### RECORDS FOR THIS EXERCISE
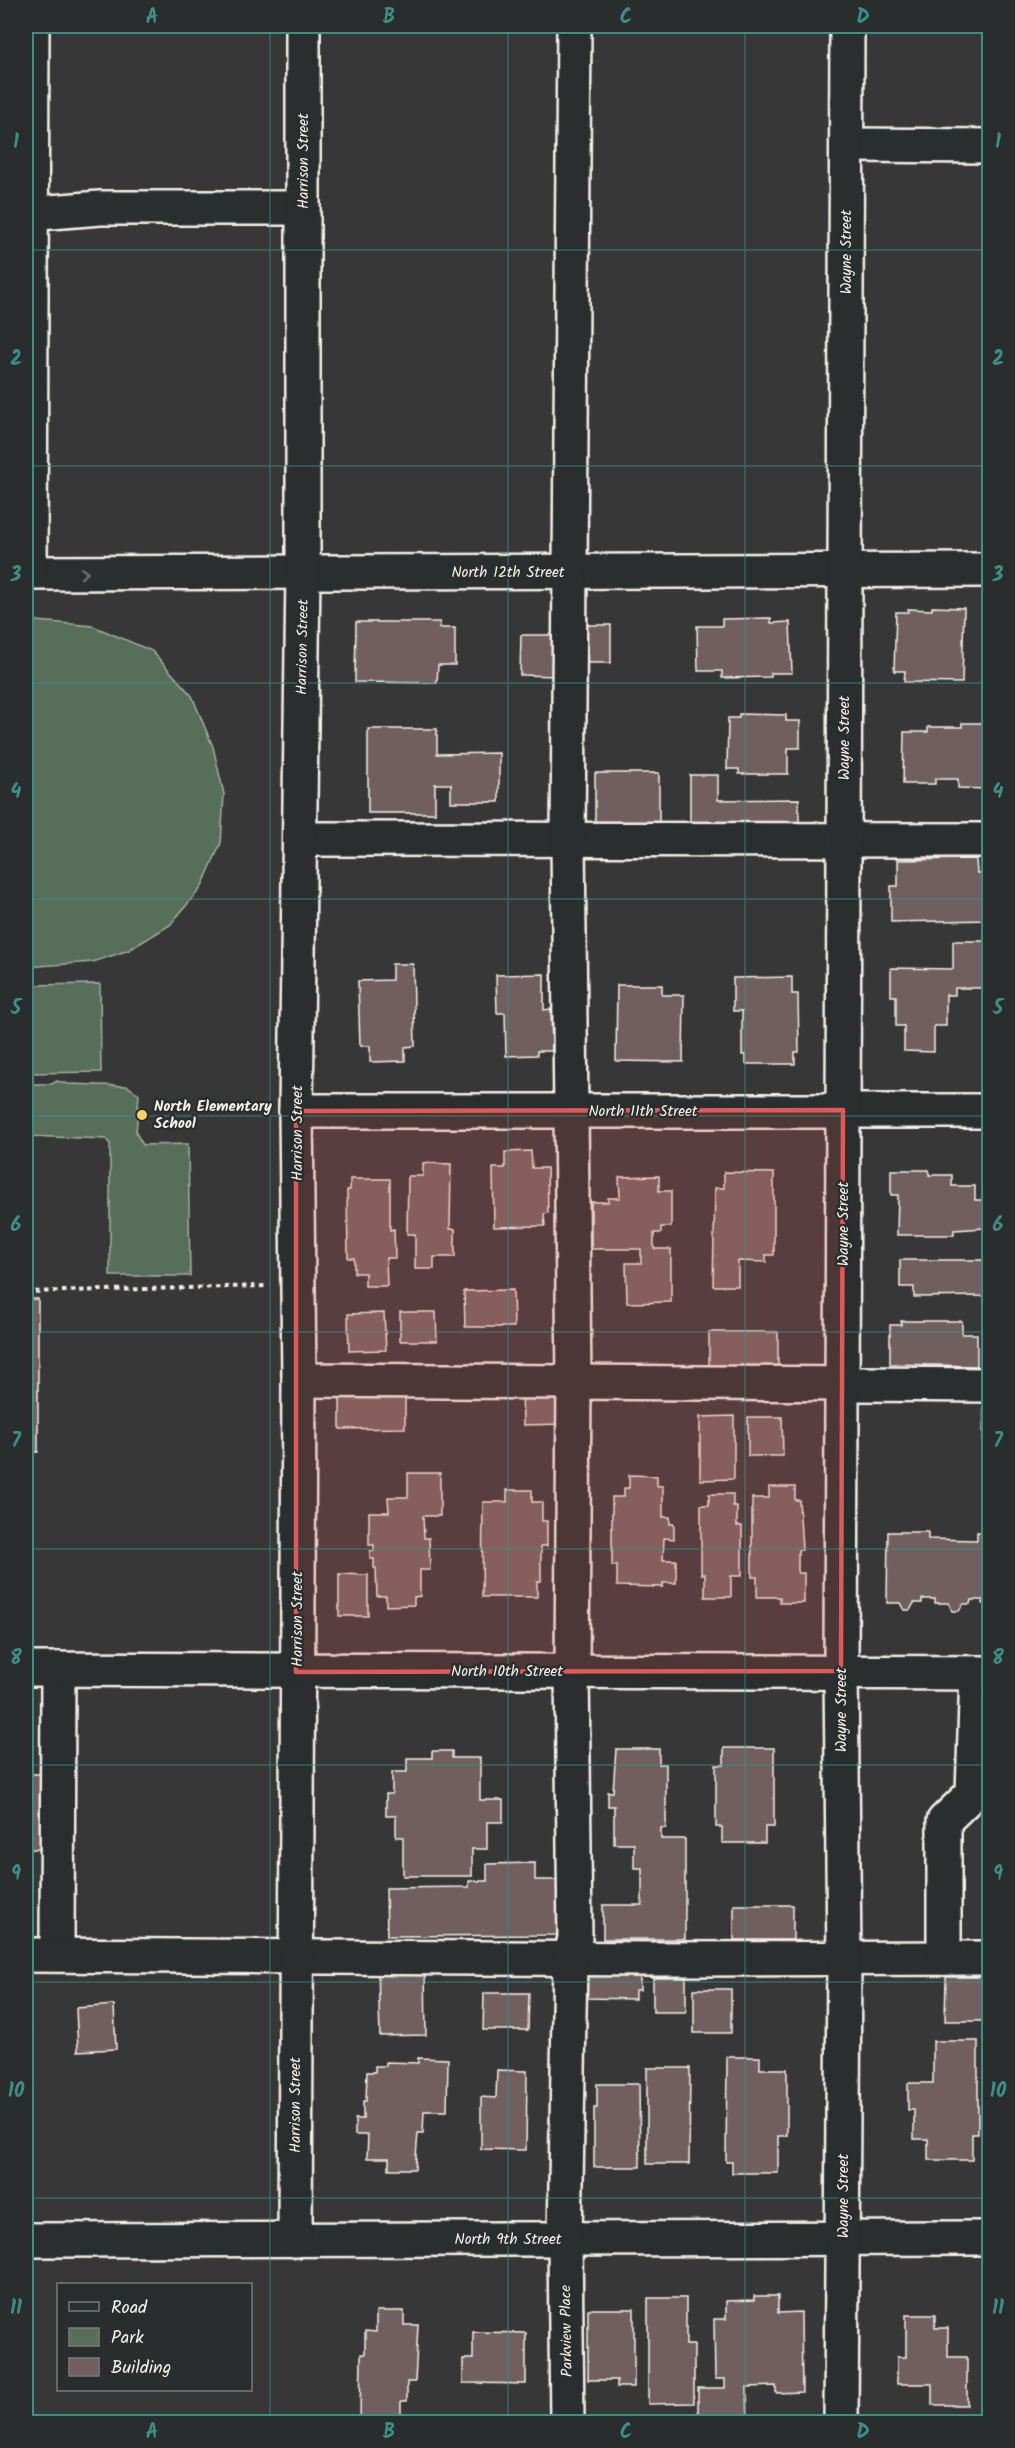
<svg xmlns="http://www.w3.org/2000/svg" width="1015" height="2448" viewBox="0 0 1015 2448" font-family="Kalam,sans-serif">
<style>
.green{fill:#566e5a;stroke:#a5b0a1;stroke-width:1.5}
.building{fill:#715e5e;stroke:#f4f1e8;stroke-width:1.5}
.lines{fill:none;stroke-linecap:round;stroke-linejoin:round}
.minor-casing{stroke:#f4f1e8;stroke-width:38}
.major-casing{stroke:#f4f1e8;stroke-width:38}
.path{stroke:#f4f1e8;stroke-width:4;stroke-dasharray:4.5 4.5;stroke-linecap:butt}
.minor{stroke:#2a2d2e;stroke-width:33}
.major{stroke:#2a2d2e;stroke-width:33}
.oneway{stroke:#71726f}
.marked{fill:#de5a58;fill-opacity:0.2;stroke:#de5a58;stroke-width:4.5;stroke-linejoin:round}
.grid{fill:none;stroke:#3d8f86;stroke-width:1.5;stroke-opacity:0.55}
.poi-dot{fill:#ffd166;stroke:#2a2d2e;stroke-width:2}
.labels{text-anchor:middle;stroke-width:4.5;stroke-linejoin:round;paint-order:stroke}
.street-label{font-size:15px;fill:#f4f1e8;stroke:#2a2d2e}
.poi-label{font-size:15px;font-weight:bold;fill:#f4f1e8;stroke:#2a2d2e;text-anchor:start}
.neatline{fill:none;stroke:#3d8f86;stroke-width:2}
.grid-label{font-size:20px;text-anchor:middle;font-weight:bold;fill:#3d8f86}
</style>
<rect width="100%" height="100%" fill="#383738"/>
<filter id="ink" filterUnits="userSpaceOnUse"><feTurbulence type="fractalNoise" baseFrequency=".0167" numOctaves="2"/><feDisplacementMap in="SourceGraphic" scale="12" xChannelSelector="R" yChannelSelector="G"/><feConvolveMatrix kernelMatrix="1 2 1 2 8 2 1 2 1" color-interpolation-filters="sRGB"/></filter>
<g filter="url(#ink)">
<!-- green -->
<g class="green">
<path d="M 26,620 L 93,626 L 152,651 L 192,696 L 213,747 L 224,794 L 221,843 L 201,888 L 170,925 L 129,950 L 93,962 L 26,967 Z"/>
<path d="M 100,984 L 101,1072 L 26,1073 L 26,985 Z"/>
<path d="M 57,1081 L 68,1084 L 127,1086 L 139,1094 L 136,1133 L 143,1145 L 188,1144 L 190,1276 L 110,1276 L 110,1144 L 106,1139 L 26,1136 L 26,1084 L 52,1084 Z"/>
</g>
<!-- building -->
<g class="building">
<path d="M 932,607 L 964,608 L 962,683 L 904,682 L 905,671 L 894,671 L 896,612 L 908,612 L 908,609 L 932,610 Z"/>
<path d="M 771,618 L 771,623 L 790,622 L 792,673 L 771,673 L 771,677 L 722,678 L 722,671 L 698,671 L 697,626 L 722,626 L 722,619 Z"/>
<path d="M 356,622 L 440,622 L 439,628 L 455,628 L 455,665 L 438,665 L 437,683 L 355,682 Z"/>
<rect x="586" y="625" width="25" height="38"/>
<path d="M 521,635 L 558,635 L 558,676 L 520,675 Z"/>
<path d="M 739,714 L 786,715 L 786,721 L 800,721 L 800,748 L 788,748 L 788,774 L 739,774 L 739,769 L 727,769 L 728,718 L 739,718 Z"/>
<path d="M 962,723 L 986,723 L 986,789 L 958,788 L 958,779 L 935,779 L 935,784 L 903,784 L 904,732 L 928,732 L 928,727 L 962,727 Z"/>
<path d="M 368,729 L 437,729 L 437,754 L 499,753 L 499,802 L 451,802 L 451,784 L 435,784 L 435,813 L 368,813 Z"/>
<rect x="595" y="773" width="64" height="58"/>
<path d="M 690,775 L 718,775 L 718,800 L 799,799 L 799,830 L 690,824 Z"/>
<path d="M 976,859 L 977,873 L 988,873 L 989,920 L 891,922 L 891,886 L 898,886 L 898,860 Z"/>
<path d="M 953,941 L 990,941 L 990,988 L 955,988 L 955,995 L 946,995 L 946,1026 L 934,1026 L 934,1052 L 904,1051 L 904,1026 L 896,1026 L 896,996 L 891,996 L 891,968 L 953,969 Z"/>
<path d="M 392,964 L 413,964 L 415,1046 L 405,1047 L 405,1061 L 370,1062 L 370,1046 L 360,1046 L 358,981 L 392,980 Z"/>
<path d="M 544,974 L 544,1010 L 551,1009 L 552,1051 L 537,1051 L 537,1055 L 506,1056 L 505,1013 L 497,1013 L 496,975 Z"/>
<path d="M 792,977 L 792,994 L 798,994 L 799,1052 L 795,1052 L 795,1064 L 746,1064 L 746,1055 L 742,1055 L 742,1011 L 733,1011 L 733,978 Z"/>
<path d="M 617,985 L 662,985 L 662,995 L 684,995 L 683,1062 L 616,1061 Z"/>
<path d="M 531,1151 L 532,1168 L 547,1168 L 548,1213 L 544,1214 L 545,1226 L 494,1227 L 493,1168 L 505,1168 L 505,1152 Z"/>
<path d="M 423,1163 L 451,1164 L 450,1229 L 455,1229 L 455,1257 L 434,1257 L 434,1269 L 415,1269 L 415,1234 L 407,1234 L 408,1176 L 423,1176 Z"/>
<path d="M 891,1170 L 929,1170 L 929,1175 L 952,1175 L 952,1186 L 975,1186 L 975,1200 L 985,1200 L 985,1228 L 954,1230 L 954,1235 L 897,1235 L 898,1195 L 891,1195 Z"/>
<path d="M 724,1172 L 774,1173 L 774,1255 L 766,1255 L 766,1262 L 738,1261 L 738,1286 L 713,1286 L 715,1188 L 724,1188 Z"/>
<path d="M 659,1176 L 659,1191 L 671,1191 L 671,1227 L 661,1227 L 661,1233 L 654,1233 L 654,1249 L 671,1249 L 671,1302 L 627,1303 L 626,1263 L 641,1263 L 641,1249 L 591,1249 L 591,1202 L 608,1202 L 608,1198 L 620,1198 L 619,1177 Z"/>
<path d="M 350,1179 L 390,1179 L 390,1230 L 394,1229 L 395,1258 L 386,1258 L 387,1286 L 365,1286 L 365,1273 L 354,1273 L 354,1258 L 348,1258 L 347,1190 L 350,1190 Z"/>
<path d="M 900,1260 L 987,1260 L 988,1296 L 914,1297 L 914,1287 L 900,1287 Z"/>
<path d="M 513,1290 L 514,1327 L 465,1327 L 464,1291 Z"/>
<rect x="26" y="1299" width="12" height="153"/>
<path d="M 400,1312 L 436,1312 L 437,1341 L 400,1341 Z"/>
<path d="M 384,1313 L 386,1350 L 349,1351 L 348,1314 Z"/>
<path d="M 901,1321 L 962,1321 L 962,1334 L 977,1334 L 977,1366 L 890,1364 L 890,1325 L 901,1325 Z"/>
<rect x="709" y="1332" width="69" height="38"/>
<path d="M 564,1389 L 565,1424 L 523,1425 L 522,1390 Z"/>
<path d="M 405,1394 L 405,1428 L 340,1429 L 340,1395 Z"/>
<path d="M 984,1403 L 990,1403 L 990,1441 L 983,1441 Z"/>
<path d="M 734,1416 L 734,1479 L 700,1480 L 700,1417 Z"/>
<path d="M 748,1417 L 782,1417 L 783,1456 L 748,1456 Z"/>
<path d="M 408,1473 L 440,1473 L 440,1516 L 423,1516 L 424,1538 L 429,1538 L 430,1570 L 420,1570 L 420,1596 L 414,1597 L 414,1605 L 386,1606 L 386,1596 L 377,1596 L 376,1568 L 374,1568 L 374,1559 L 370,1559 L 370,1551 L 374,1551 L 374,1545 L 369,1545 L 369,1512 L 389,1512 L 388,1497 L 408,1497 Z"/>
<path d="M 629,1475 L 657,1476 L 657,1486 L 663,1486 L 663,1517 L 670,1517 L 670,1524 L 674,1524 L 674,1539 L 664,1538 L 663,1560 L 676,1560 L 676,1583 L 663,1583 L 663,1587 L 617,1586 L 617,1566 L 612,1566 L 612,1497 L 624,1497 L 624,1488 L 629,1488 Z"/>
<path d="M 769,1487 L 795,1487 L 795,1500 L 799,1500 L 802,1550 L 798,1550 L 798,1573 L 804,1573 L 804,1603 L 780,1603 L 780,1597 L 757,1597 L 757,1577 L 752,1577 L 752,1498 L 769,1498 Z"/>
<path d="M 507,1490 L 532,1490 L 532,1502 L 542,1502 L 542,1521 L 547,1521 L 547,1546 L 541,1546 L 541,1581 L 537,1581 L 537,1597 L 482,1597 L 483,1502 L 507,1502 Z"/>
<path d="M 709,1494 L 733,1494 L 733,1506 L 737,1506 L 737,1526 L 742,1526 L 742,1576 L 731,1576 L 731,1597 L 705,1597 L 705,1574 L 701,1574 L 701,1505 L 709,1505 Z"/>
<path d="M 888,1532 L 928,1532 L 928,1539 L 977,1540 L 977,1532 L 990,1532 L 990,1604 L 983,1604 L 983,1600 L 971,1600 L 970,1604 L 963,1604 L 959,1611 L 952,1611 L 949,1603 L 935,1603 L 935,1599 L 922,1599 L 922,1603 L 914,1603 L 910,1610 L 904,1610 L 900,1603 L 887,1603 Z"/>
<path d="M 339,1574 L 368,1575 L 368,1616 L 339,1616 Z"/>
<path d="M 724,1748 L 774,1748 L 774,1827 L 765,1827 L 765,1843 L 722,1843 L 722,1827 L 716,1827 L 716,1765 L 724,1765 Z"/>
<path d="M 616,1749 L 659,1749 L 659,1764 L 666,1764 L 666,1828 L 661,1828 L 661,1839 L 685,1839 L 685,1939 L 603,1939 L 603,1905 L 642,1905 L 642,1868 L 634,1868 L 634,1844 L 614,1844 L 614,1806 L 608,1806 L 608,1792 L 613,1792 Z"/>
<path d="M 432,1751 L 452,1751 L 452,1758 L 480,1758 L 480,1800 L 503,1800 L 503,1822 L 487,1822 L 487,1849 L 472,1849 L 472,1876 L 403,1876 L 403,1837 L 396,1837 L 396,1816 L 386,1816 L 386,1794 L 392,1794 L 392,1772 L 407,1772 L 407,1758 L 432,1758 Z"/>
<rect x="26" y="1774" width="15" height="75"/>
<path d="M 535,1863 L 535,1880 L 558,1880 L 558,1935 L 387,1936 L 386,1888 L 469,1887 L 469,1881 L 487,1881 L 487,1864 Z"/>
<rect x="734" y="1905" width="59" height="35"/>
<path d="M 586,1966 L 640,1966 L 640,1990 L 635,1990 L 635,1999 L 586,1998 Z"/>
<path d="M 425,1968 L 426,2035 L 380,2036 L 378,1969 Z"/>
<path d="M 946,1977 L 983,1977 L 983,2021 L 945,2021 Z"/>
<rect x="653" y="1978" width="33" height="34"/>
<rect x="694" y="1989" width="37" height="44"/>
<path d="M 484,1993 L 529,1993 L 528,2030 L 483,2030 Z"/>
<path d="M 114,2005 L 116,2049 L 78,2051 L 76,2008 Z"/>
<path d="M 33,2033 L 34,2081 L 26,2081 L 26,2034 Z"/>
<path d="M 933,2041 L 978,2041 L 978,2134 L 972,2134 L 972,2160 L 928,2160 L 928,2139 L 914,2139 L 914,2110 L 908,2110 L 908,2083 L 933,2083 Z"/>
<path d="M 727,2057 L 760,2057 L 760,2069 L 787,2069 L 787,2136 L 778,2136 L 778,2173 L 732,2173 L 732,2162 L 726,2162 Z"/>
<path d="M 418,2058 L 448,2059 L 447,2111 L 424,2111 L 423,2133 L 418,2133 L 415,2169 L 389,2169 L 389,2158 L 367,2158 L 368,2135 L 355,2135 L 355,2119 L 363,2119 L 363,2101 L 366,2101 L 367,2072 L 375,2072 L 375,2066 L 386,2066 L 386,2062 L 418,2063 Z"/>
<path d="M 647,2068 L 690,2068 L 689,2164 L 647,2164 Z"/>
<path d="M 497,2070 L 527,2071 L 526,2150 L 481,2149 L 481,2097 L 496,2098 Z"/>
<path d="M 597,2084 L 639,2084 L 640,2167 L 594,2167 L 594,2108 L 597,2108 Z"/>
<path d="M 754,2296 L 778,2296 L 778,2313 L 801,2312 L 802,2392 L 776,2393 L 776,2386 L 747,2387 L 748,2422 L 698,2422 L 698,2388 L 725,2388 L 725,2379 L 715,2379 L 714,2319 L 726,2319 L 726,2301 L 754,2300 Z"/>
<path d="M 648,2298 L 686,2298 L 686,2345 L 694,2345 L 694,2403 L 648,2404 Z"/>
<path d="M 588,2309 L 634,2309 L 634,2387 L 617,2387 L 617,2380 L 588,2380 Z"/>
<path d="M 376,2311 L 404,2311 L 404,2325 L 418,2325 L 415,2382 L 407,2382 L 407,2401 L 401,2401 L 401,2422 L 360,2422 L 361,2354 L 365,2354 L 365,2331 L 376,2332 Z"/>
<path d="M 906,2315 L 935,2315 L 935,2328 L 948,2328 L 948,2357 L 967,2357 L 967,2405 L 932,2405 L 932,2384 L 897,2384 L 897,2357 L 906,2357 Z"/>
<path d="M 473,2332 L 526,2333 L 526,2384 L 463,2383 L 463,2359 L 473,2359 Z"/>
</g>
<g class="lines">
<!-- minor casing -->
<g class="minor-casing">
<g id="minor">
<path d="M 847,145 L 990,146"/>
<path d="M 26,214 L 100,208 L 303,208"/>
<path d="M 26,573 L 990,570"/>
<path d="M 30,573 L 32,26"/>
<path d="M 300,839 L 990,840"/>
<path d="M 296,1111 L 990,1111"/>
<path d="M 299,1380 L 990,1385"/>
<path d="M 57,1954 L 58,1669"/>
<path d="M 26,1955 L 650,1959 L 990,1958"/>
<path d="M 944,1958 L 944,1821 L 973,1793 L 977,1673"/>
<path d="M 26,2240 L 990,2238"/>
<path d="M 295,2240 L 299,1380 L 296,1111 L 303,572 L 303,26"/>
<path d="M 567,2422 L 565,2239 L 570,1959 L 575,1938 L 572,1670 L 574,1383 L 568,841 L 574,26"/>
<path d="M 841,2422 L 844,1958 L 841,1671 L 847,26"/>
</g>
</g>
<!-- major casing -->
<g class="major-casing">
<path id="major" d="M 26,1669 L 990,1673"/>
</g>
<!-- path -->
<path class="path" d="M 26,1292 L 265,1286"/>
<!-- minor -->
<use href="#minor" class="minor"/>
<!-- major -->
<use href="#major" class="major"/>
</g>
<!-- one-way arrows -->
<defs><path id="oneway-chevron" d="M-2-3.5L2.5 0L-2 3.5" fill="none" stroke-width="1.6" stroke-linecap="round" stroke-linejoin="round" transform="scale(1.5)"/></defs>
<use class="oneway" href="#oneway-chevron" transform="translate(84 573)"/>
</g>
<!-- marked area -->
<path class="marked" d="M 843,1110 L 841,1671 L 296,1672 L 296,1111 Z"/>
<!-- grid -->
<path class="grid" d="M 270,26 L 270,2422M 508,26 L 508,2422M 745,26 L 745,2422M 26,250 L 990,250M 26,466 L 990,466M 26,683 L 990,683M 26,899 L 990,899M 26,1116 L 990,1116M 26,1332 L 990,1332M 26,1549 L 990,1549M 26,1765 L 990,1765M 26,1982 L 990,1982M 26,2198 L 990,2198"/>
<!-- markers -->
<circle class="poi-dot" cx="142" cy="1115" r="6"/>
<g class="labels">
<!-- street labels -->
<g class="street-label">
<text transform="translate(303 161) rotate(-90)" y="5">Harrison Street</text>
<text transform="translate(846 252) rotate(-90)" y="5">Wayne Street</text>
<text x="508" y="577">North 12th Street</text>
<text transform="translate(302 647) rotate(-89)" y="5">Harrison Street</text>
<text transform="translate(844 738) rotate(-90)" y="5">Wayne Street</text>
<text x="643" y="1116">North 11th Street</text>
<text transform="translate(297 1133) rotate(-90)" y="5">Harrison Street</text>
<text transform="translate(843 1224) rotate(-90)" y="5">Wayne Street</text>
<text transform="translate(297 1619) rotate(-90)" y="5">Harrison Street</text>
<text x="507" y="1676">North 10th Street</text>
<text transform="translate(841 1710) rotate(-90)" y="5">Wayne Street</text>
<text transform="translate(295 2105) rotate(-90)" y="5">Harrison Street</text>
<text transform="translate(843 2196) rotate(-90)" y="5">Wayne Street</text>
<text x="508" y="2244">North 9th Street</text>
<text transform="translate(566 2331) rotate(-91)" y="5">Parkview Place</text>
</g>
<!-- poi labels -->
<g class="poi-label">
<text x="154" y="1111">North Elementary<tspan x="154" dy="17">School</tspan></text>
</g>
</g>
<!-- margin -->
<rect width="1015" height="2448" fill="none" stroke="#2a2d2e" stroke-width="66"/>
<!-- legend -->
<rect x="57" y="2283" width="195" height="108" fill="#2a2d2e" stroke="#7b7b78" stroke-width="1.5"/>
<rect x="69" y="2302" width="30" height="9" fill="#2a2d2e" stroke="#7b7b78" stroke-width="1.5"/>
<text x="111" y="2313" font-size="18" fill="#f4f1e8">Road</text>
<rect x="69" y="2328" width="30" height="18" fill="#566e5a" stroke="#7b7b78" stroke-width="1.5"/>
<text x="111" y="2343" font-size="18" fill="#f4f1e8">Park</text>
<rect x="69" y="2358" width="30" height="18" fill="#715e5e" stroke="#7b7b78" stroke-width="1.5"/>
<text x="111" y="2373" font-size="18" fill="#f4f1e8">Building</text>
<rect x="33" y="33" width="949" height="2382" class="neatline"/>
<g class="grid-label">
<text x="152" y="23">A</text>
<text x="389" y="23">B</text>
<text x="626" y="23">C</text>
<text x="863" y="23">D</text>
<text x="16" y="148">1</text>
<text x="998" y="148">1</text>
<text x="16" y="365">2</text>
<text x="998" y="365">2</text>
<text x="16" y="581">3</text>
<text x="998" y="581">3</text>
<text x="16" y="798">4</text>
<text x="998" y="798">4</text>
<text x="16" y="1014">5</text>
<text x="998" y="1014">5</text>
<text x="16" y="1231">6</text>
<text x="998" y="1231">6</text>
<text x="16" y="1447">7</text>
<text x="998" y="1447">7</text>
<text x="16" y="1664">8</text>
<text x="998" y="1664">8</text>
<text x="16" y="1880">9</text>
<text x="998" y="1880">9</text>
<text x="16" y="2097">10</text>
<text x="998" y="2097">10</text>
<text x="16" y="2314">11</text>
<text x="998" y="2314">11</text>
<text x="152" y="2438">A</text>
<text x="389" y="2438">B</text>
<text x="626" y="2438">C</text>
<text x="863" y="2438">D</text>
</g>
</svg>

### WHAT IS NEEDED
Find the line with "392,964 L 413,964" in the entries above. Retype it and each line after it, exactly, through the line with "544,974 L 544,1010", and stop there.

### ANSWER BOX
<path d="M 392,964 L 413,964 L 415,1046 L 405,1047 L 405,1061 L 370,1062 L 370,1046 L 360,1046 L 358,981 L 392,980 Z"/>
<path d="M 544,974 L 544,1010 L 551,1009 L 552,1051 L 537,1051 L 537,1055 L 506,1056 L 505,1013 L 497,1013 L 496,975 Z"/>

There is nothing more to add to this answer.